§ MATERIAL SUPPLIED
.....

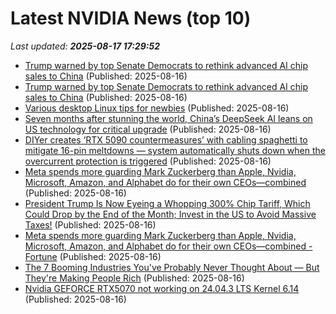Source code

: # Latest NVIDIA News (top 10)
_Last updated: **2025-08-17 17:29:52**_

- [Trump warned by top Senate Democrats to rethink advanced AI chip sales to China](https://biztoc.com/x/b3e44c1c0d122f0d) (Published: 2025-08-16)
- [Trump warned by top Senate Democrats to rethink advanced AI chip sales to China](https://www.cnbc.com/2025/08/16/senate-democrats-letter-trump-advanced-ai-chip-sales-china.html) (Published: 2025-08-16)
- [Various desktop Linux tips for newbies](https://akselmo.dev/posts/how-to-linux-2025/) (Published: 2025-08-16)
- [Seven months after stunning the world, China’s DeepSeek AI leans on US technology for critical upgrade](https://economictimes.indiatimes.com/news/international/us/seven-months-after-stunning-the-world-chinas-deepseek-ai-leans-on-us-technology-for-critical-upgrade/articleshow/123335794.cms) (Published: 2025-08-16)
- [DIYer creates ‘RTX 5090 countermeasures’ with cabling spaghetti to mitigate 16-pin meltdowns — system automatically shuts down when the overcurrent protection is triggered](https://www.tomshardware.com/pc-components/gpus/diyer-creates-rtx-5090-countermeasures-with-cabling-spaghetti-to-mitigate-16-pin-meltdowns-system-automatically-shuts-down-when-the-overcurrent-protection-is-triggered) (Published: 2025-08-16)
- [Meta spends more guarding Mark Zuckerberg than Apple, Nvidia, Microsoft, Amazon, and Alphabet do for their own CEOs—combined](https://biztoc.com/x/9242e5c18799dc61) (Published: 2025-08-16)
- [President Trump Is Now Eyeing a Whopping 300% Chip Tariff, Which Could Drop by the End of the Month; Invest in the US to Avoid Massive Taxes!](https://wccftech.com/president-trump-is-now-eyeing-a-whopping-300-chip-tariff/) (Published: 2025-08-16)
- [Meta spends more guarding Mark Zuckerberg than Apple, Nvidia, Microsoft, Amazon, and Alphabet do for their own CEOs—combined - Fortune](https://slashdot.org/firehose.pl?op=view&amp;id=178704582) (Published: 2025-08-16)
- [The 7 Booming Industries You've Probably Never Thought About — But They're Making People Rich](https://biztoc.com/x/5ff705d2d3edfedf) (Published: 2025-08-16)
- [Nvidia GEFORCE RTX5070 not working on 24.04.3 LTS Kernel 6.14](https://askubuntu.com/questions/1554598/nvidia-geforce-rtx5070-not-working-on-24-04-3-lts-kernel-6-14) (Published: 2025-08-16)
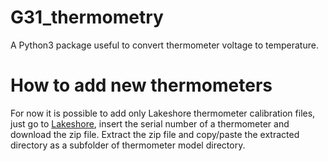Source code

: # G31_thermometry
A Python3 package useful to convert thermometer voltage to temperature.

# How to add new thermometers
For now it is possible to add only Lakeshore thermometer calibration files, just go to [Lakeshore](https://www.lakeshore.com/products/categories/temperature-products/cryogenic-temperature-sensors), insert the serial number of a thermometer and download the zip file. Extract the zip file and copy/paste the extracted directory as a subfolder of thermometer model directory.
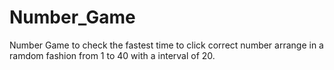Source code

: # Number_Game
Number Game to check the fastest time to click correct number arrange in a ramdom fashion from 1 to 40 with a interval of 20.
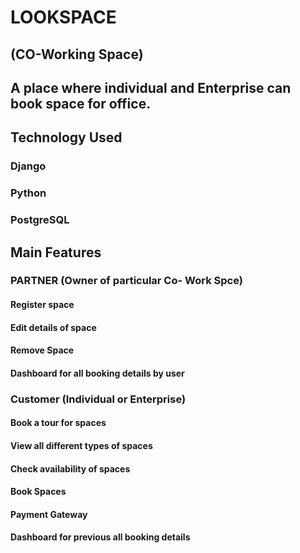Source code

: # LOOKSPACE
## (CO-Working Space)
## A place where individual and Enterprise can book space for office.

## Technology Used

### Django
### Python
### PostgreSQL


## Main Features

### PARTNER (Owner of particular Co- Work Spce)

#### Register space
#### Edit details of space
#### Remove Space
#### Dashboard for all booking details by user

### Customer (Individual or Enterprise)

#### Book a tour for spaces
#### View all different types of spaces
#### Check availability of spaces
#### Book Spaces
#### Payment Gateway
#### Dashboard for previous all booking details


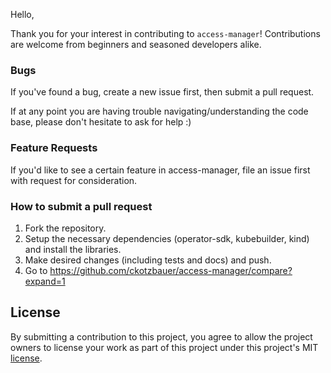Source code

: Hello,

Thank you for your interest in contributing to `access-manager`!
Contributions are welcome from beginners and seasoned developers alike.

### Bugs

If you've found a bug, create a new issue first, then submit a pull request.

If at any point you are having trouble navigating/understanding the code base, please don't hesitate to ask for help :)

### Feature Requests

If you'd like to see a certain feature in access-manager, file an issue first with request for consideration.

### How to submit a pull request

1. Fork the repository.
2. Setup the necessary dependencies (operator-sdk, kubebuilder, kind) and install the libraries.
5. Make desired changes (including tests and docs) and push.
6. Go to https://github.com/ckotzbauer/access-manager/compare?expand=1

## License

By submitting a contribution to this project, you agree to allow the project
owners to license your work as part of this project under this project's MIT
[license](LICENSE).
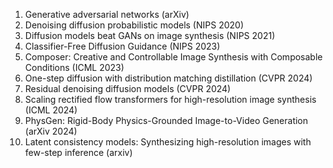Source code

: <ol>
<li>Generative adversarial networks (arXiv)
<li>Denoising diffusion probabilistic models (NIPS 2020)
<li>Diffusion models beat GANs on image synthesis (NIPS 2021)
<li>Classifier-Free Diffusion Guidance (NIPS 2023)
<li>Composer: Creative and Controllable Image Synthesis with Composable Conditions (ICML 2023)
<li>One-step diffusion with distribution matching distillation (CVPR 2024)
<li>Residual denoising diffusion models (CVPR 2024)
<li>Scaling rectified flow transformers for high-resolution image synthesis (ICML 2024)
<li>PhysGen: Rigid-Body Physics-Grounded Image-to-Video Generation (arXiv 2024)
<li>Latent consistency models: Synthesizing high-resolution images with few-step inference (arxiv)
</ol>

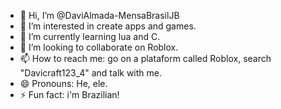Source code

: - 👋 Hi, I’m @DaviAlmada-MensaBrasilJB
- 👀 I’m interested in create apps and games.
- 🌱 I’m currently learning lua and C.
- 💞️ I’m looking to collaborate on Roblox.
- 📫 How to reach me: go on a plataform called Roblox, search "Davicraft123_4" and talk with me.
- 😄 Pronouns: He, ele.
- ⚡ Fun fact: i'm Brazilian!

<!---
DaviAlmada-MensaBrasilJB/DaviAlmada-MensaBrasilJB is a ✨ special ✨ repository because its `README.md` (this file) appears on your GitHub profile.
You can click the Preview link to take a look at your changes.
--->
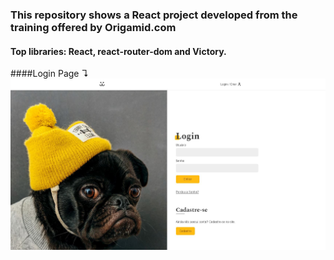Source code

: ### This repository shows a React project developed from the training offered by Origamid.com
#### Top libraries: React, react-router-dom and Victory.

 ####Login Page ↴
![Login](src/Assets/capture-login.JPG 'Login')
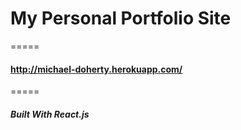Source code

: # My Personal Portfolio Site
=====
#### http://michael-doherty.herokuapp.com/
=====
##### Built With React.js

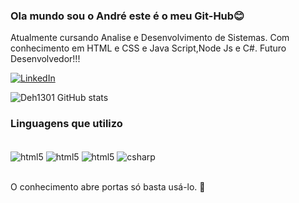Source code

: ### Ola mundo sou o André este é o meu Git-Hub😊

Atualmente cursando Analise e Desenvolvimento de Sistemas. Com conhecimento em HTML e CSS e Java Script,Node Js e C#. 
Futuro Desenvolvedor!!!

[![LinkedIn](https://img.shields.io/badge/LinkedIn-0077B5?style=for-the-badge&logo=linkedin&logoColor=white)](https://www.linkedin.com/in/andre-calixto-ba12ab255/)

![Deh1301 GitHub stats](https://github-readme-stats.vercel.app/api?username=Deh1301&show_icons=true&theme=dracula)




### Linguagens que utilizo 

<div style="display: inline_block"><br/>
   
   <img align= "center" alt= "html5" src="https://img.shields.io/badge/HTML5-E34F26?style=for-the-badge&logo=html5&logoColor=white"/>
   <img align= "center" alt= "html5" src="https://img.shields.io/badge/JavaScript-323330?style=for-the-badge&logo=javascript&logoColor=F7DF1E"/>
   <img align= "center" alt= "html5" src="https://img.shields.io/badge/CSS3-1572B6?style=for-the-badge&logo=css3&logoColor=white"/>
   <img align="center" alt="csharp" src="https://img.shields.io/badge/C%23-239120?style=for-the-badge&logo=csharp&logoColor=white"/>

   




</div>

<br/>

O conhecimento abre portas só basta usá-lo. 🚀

.....

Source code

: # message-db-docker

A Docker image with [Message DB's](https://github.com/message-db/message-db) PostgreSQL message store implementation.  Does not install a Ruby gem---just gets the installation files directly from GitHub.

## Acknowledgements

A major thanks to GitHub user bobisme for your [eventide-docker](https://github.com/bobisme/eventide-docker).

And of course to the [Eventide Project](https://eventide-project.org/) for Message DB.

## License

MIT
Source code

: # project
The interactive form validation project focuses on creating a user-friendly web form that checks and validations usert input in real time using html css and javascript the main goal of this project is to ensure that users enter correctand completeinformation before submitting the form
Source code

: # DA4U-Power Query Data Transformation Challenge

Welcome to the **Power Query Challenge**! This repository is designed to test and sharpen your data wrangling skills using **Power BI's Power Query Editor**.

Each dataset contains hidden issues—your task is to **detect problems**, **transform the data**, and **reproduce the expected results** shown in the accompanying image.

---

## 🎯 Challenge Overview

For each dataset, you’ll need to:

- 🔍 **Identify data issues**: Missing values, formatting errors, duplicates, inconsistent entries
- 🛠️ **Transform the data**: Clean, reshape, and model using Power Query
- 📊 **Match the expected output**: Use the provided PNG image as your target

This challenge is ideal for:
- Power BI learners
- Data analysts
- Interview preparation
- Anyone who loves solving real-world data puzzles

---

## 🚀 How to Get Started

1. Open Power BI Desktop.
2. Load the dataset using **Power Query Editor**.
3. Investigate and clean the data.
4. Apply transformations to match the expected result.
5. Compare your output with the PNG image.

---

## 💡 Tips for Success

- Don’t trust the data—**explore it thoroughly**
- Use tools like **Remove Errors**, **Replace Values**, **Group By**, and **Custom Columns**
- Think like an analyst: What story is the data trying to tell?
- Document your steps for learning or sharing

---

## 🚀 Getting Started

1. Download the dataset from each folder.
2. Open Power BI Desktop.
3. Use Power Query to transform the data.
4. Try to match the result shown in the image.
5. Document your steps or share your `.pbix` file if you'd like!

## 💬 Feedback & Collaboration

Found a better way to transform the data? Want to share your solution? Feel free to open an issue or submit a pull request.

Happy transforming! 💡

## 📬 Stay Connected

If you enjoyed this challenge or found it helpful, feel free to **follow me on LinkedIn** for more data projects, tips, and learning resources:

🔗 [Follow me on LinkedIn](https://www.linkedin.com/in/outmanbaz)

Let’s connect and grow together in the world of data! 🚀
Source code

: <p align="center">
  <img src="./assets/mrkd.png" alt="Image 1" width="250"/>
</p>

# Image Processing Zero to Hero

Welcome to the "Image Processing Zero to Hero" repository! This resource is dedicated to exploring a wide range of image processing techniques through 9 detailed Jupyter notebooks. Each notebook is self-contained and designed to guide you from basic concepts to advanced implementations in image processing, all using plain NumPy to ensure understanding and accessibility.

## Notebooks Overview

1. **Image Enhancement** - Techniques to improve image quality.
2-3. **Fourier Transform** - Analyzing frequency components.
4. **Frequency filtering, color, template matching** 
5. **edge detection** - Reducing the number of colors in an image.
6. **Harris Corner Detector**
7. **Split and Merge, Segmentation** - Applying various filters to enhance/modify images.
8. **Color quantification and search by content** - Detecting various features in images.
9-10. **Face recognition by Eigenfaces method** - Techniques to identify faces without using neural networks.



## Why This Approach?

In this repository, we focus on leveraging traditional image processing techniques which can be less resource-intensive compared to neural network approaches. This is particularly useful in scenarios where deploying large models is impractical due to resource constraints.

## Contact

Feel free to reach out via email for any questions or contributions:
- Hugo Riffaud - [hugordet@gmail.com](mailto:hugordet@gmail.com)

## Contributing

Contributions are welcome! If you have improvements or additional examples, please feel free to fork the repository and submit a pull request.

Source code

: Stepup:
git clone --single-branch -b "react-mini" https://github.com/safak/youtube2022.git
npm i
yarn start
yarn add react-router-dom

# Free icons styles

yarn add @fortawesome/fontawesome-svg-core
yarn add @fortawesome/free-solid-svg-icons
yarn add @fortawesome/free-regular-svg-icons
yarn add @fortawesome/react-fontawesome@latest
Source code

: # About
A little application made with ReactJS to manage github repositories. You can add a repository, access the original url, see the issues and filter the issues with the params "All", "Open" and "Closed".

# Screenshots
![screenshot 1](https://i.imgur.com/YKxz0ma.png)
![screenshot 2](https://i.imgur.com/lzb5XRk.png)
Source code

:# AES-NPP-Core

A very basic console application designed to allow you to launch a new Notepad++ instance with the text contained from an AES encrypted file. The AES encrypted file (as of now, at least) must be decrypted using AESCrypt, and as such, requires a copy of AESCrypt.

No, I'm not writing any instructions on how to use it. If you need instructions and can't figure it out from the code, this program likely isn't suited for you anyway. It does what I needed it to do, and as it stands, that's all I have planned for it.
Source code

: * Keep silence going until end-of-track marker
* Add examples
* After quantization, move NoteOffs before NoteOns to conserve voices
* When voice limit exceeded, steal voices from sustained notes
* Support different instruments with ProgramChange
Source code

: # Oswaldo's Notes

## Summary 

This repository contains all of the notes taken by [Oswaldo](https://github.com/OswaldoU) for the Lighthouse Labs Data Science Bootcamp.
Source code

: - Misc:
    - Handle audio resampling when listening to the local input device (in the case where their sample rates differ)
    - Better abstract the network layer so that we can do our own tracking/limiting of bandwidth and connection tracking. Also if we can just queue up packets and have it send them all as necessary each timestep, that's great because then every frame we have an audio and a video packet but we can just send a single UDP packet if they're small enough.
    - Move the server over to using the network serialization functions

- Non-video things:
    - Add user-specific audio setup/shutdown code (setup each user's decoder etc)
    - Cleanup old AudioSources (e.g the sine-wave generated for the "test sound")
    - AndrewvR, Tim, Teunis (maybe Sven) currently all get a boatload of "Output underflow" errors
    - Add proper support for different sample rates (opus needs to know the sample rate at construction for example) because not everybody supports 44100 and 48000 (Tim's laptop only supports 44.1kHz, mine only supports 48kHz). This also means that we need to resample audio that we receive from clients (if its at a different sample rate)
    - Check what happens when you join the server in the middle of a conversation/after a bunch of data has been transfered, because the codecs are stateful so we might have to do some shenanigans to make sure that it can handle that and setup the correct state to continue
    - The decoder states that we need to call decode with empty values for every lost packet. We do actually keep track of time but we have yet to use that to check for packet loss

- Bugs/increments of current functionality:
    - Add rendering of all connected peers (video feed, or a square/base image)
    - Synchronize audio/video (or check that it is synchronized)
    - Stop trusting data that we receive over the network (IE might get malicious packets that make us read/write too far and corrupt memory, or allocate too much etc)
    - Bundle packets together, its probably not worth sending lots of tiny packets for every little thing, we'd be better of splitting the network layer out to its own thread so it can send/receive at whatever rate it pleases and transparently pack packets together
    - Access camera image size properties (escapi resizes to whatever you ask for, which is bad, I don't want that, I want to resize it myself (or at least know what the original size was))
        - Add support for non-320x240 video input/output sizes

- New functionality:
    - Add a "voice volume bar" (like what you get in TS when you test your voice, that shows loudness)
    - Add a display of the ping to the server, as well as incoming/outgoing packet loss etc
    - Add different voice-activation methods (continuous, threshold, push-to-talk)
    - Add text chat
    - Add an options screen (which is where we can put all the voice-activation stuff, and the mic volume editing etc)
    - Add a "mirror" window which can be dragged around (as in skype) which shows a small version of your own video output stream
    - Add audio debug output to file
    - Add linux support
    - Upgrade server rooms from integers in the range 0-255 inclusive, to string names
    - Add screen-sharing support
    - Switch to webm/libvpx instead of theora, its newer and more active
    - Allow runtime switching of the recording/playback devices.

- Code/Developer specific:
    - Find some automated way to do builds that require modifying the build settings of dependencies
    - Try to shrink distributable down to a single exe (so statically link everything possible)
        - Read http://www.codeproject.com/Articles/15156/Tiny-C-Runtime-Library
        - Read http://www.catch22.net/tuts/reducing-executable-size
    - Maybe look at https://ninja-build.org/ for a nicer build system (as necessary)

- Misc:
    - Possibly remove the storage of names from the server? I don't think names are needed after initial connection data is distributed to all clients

.....

§ WHAT THIS TASK INVOLVES
Arrange the material from the line that has "Welcome to the **Power" through the line that has "me on LinkedIn](https://www.linkedin.com/in/outmanbaz)" as a Markdown table with columns Row and Line, numbering each line in order. Skip blank lines, and include only that span.

§ ANSWER
| Row | Line |
|---|---|
| 1 | Welcome to the **Power Query Challenge**! This repository is designed to test and sharpen your data wrangling skills using **Power BI's Power Query Editor**. |
| 2 | Each dataset contains hidden issues—your task is to **detect problems**, **transform the data**, and **reproduce the expected results** shown in the accompanying image. |
| 3 | --- |
| 4 | ## 🎯 Challenge Overview |
| 5 | For each dataset, you’ll need to: |
| 6 | - 🔍 **Identify data issues**: Missing values, formatting errors, duplicates, inconsistent entries |
| 7 | - 🛠️ **Transform the data**: Clean, reshape, and model using Power Query |
| 8 | - 📊 **Match the expected output**: Use the provided PNG image as your target |
| 9 | This challenge is ideal for: |
| 10 | - Power BI learners |
| 11 | - Data analysts |
| 12 | - Interview preparation |
| 13 | - Anyone who loves solving real-world data puzzles |
| 14 | --- |
| 15 | ## 🚀 How to Get Started |
| 16 | 1. Open Power BI Desktop. |
| 17 | 2. Load the dataset using **Power Query Editor**. |
| 18 | 3. Investigate and clean the data. |
| 19 | 4. Apply transformations to match the expected result. |
| 20 | 5. Compare your output with the PNG image. |
| 21 | --- |
| 22 | ## 💡 Tips for Success |
| 23 | - Don’t trust the data—**explore it thoroughly** |
| 24 | - Use tools like **Remove Errors**, **Replace Values**, **Group By**, and **Custom Columns** |
| 25 | - Think like an analyst: What story is the data trying to tell? |
| 26 | - Document your steps for learning or sharing |
| 27 | --- |
| 28 | ## 🚀 Getting Started |
| 29 | 1. Download the dataset from each folder. |
| 30 | 2. Open Power BI Desktop. |
| 31 | 3. Use Power Query to transform the data. |
| 32 | 4. Try to match the result shown in the image. |
| 33 | 5. Document your steps or share your `.pbix` file if you'd like! |
| 34 | ## 💬 Feedback & Collaboration |
| 35 | Found a better way to transform the data? Want to share your solution? Feel free to open an issue or submit a pull request. |
| 36 | Happy transforming! 💡 |
| 37 | ## 📬 Stay Connected |
| 38 | If you enjoyed this challenge or found it helpful, feel free to **follow me on LinkedIn** for more data projects, tips, and learning resources: |
| 39 | 🔗 [Follow me on LinkedIn](https://www.linkedin.com/in/outmanbaz) |